By: Charles R. (Bob) Hitz Blog # 42 Final Dec. 28, 2017
By December 2017 the John N. Cobb was finally getting the loving care that she deserved after she was decommissioned in 2008. Since that date she has gone downhill. She sat for about seven years under the Ballard Bridge, then was sold in 2015 to a new owner who began to modify her at Stabbart Maritime in Ballard on the ship canal, just inside the locks. Wondering what happened to her, I looked her up in Wikipedia encyclopedia under the “R/V John N. Cobb” where the last sentence read; “She is located at Port Townsend, Washington pending seizure by the city and eventually will be scrapped.” I called the Port and talked to Eric Toews, who invited me over to see her. I made the trip there on Friday, July 15, 2016.
Eric told me that the Wikipedia statement was incorrect, that they were going through the correct procedures for placing her for sale. Once that was done they sold her to Ron Sloan of Reedsport, Oregon on April 26, 2017. Ron was kind enough to E-mail me – “I just wanted to let you know I got the Cobb. Deal was finalized yesterday.” He is an albacore fishermen working out of Oregon, where the fisheries last from June to September each year. He was then preparing to go fishing for the 2017 season, which is the time the weather is best to tow a vessel down the coast.
He had planned to tow her himself, but instead contracted another fisherman who towed her to her new home port of Winchester Bay, Oregon, arriving there on August 18, 2017, crossing the bar on a high slack tide. In my opinion, towing a vessel down the coasts of Washington and Oregon is no laughing matter, so the vessel Sunnford and her skipper did a wonderful job. Everything went well.
Before she left Washington I went over to Port Townsend hoping to meet Ron, but he wasn’t there. However I met a retired engineer, Joe Johannes, who described what he had to do to get the Cobb ready to tow. One of the problems was how to get the forward anchor winch operating after years of neglect. That was important, because they had to disconnect the anchor from the chain, attach the tow rope to the chain and let it out to about 150 feet. It would work as a shock absorber between the Cobb and the towing vessel so that the tow rope wouldn’t come out of the water due to ocean swells, violently jerking the vessels. Then they had to retrieve the chain before they went across the bar into port. The winch was frozen, and when he couldn’t get it to work, he took a sledgehammer to it which brought it to life once again. The engine room was really dark because of the shore power and he needed to get light there so they could get one of the generators to operate, in order to have the correct navigation lights working during the tow. Another major problem was to locate the steering gear which had been removed before Ron got the vessel, and reinstalling it before she could be towed.

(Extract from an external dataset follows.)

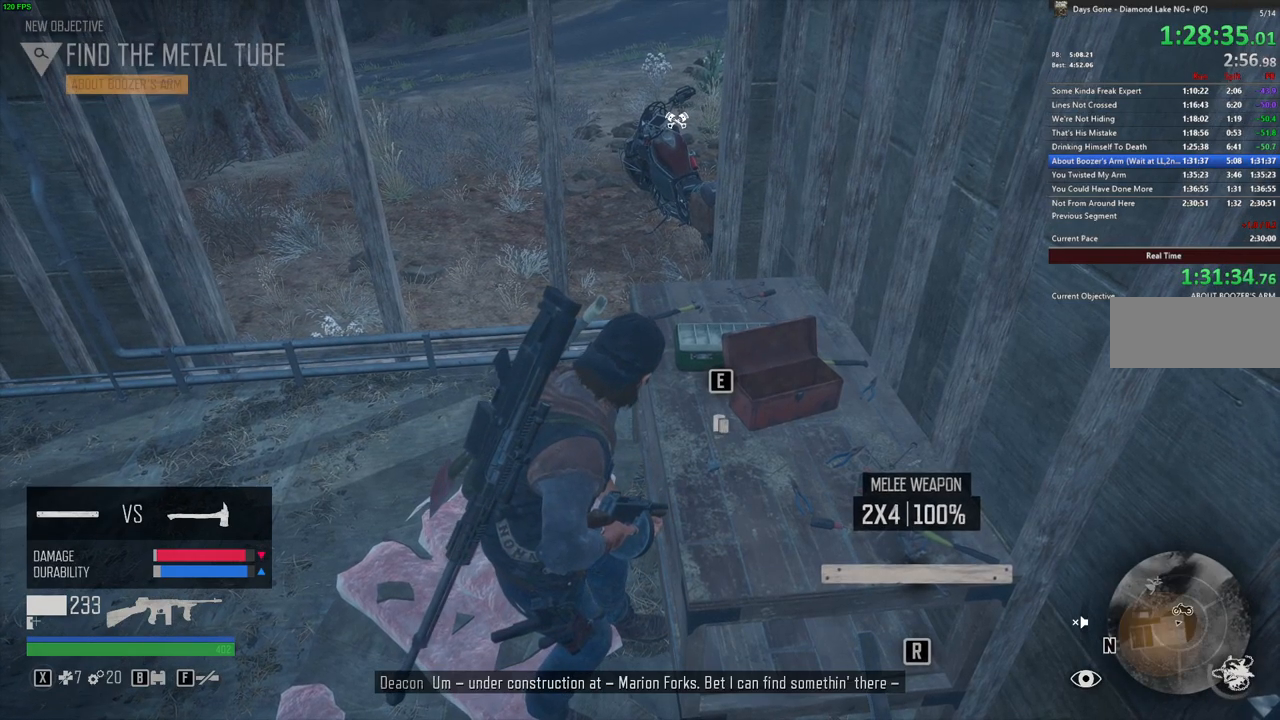
Gameplay with keyboard and mouse; each line is a JSON object with the keys and mouse buttons held at the frame after it. "events" lists presses ("down") and releases ("up") of ".", "/", "0", "1", "2", "3", "4", "5", "6", "7", "8", "9", "a", "alt_l", "alt_r", "b", "backslash", "backspace", "c", "caps_lock", "comma", "ctrl_l", "ctrl_r", "d", "e", "equals", "escape", "f", "f1", "f10", "f11", "f12", "f2", "f3", "f4", "f5", "f6", "f7", "f8", "f9", "g", "h", "i", "j", "k", "l", "lbracket", "m", "minus", "n", "o", "p", "q", "quote", "r", "rbracket", "return", "s", "semicolon", "shift_l", "shift_r", "space", "super", "t", "tab", "tilde", "u", "v", "w", "x", "y", "z", "mouse_left", "mouse_wheel" and "mouse_right" between this image and that frame as [ms after this image, input, new state], when the widget could be followed in between. "mouse_left", "mouse_wheel", "mouse_right" = the "left", "wheel", "right" buttons of the "mouse" list. No other keys are recorded. "wheel" means that the mouse wheel is clicked or scrolled. Mouse movement is not recorded.
{"keys": ["w"], "mouse": [], "events": [[33, "e", "down"], [417, "w", "down"], [483, "e", "up"]]}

As soon as the fishing season was over allowing Ron to work on the Cobb, he built a temporary cover over the afterdeck to keep rain water out. Once it was covered he sent me an E-mail; “The Cobb is finally stabilized! NO fresh water is entering the hull now.” He also got the furnace working so that the interior was warm and dry and got the fresh water system fully operational, which gave them plenty of hot water to clean with. He found the bilge full of oil that had to be removed and said it wasn’t fun, but had to be done. He began to dismantle the main engine and replacing parts of the after deck which had started to rot. He said that it is fortunate that he got her when he did – the rot hadn’t gotten to the deck beams.
Ron send a recent picture of the Cobb with NOVA alongside, she was one of his restorations and he uses her to fish for albacore. It has a beautiful stern, completely different from the COBB’s cruiser stern. Year 2017 has been a good one for COBB – she is loved once again and it shows.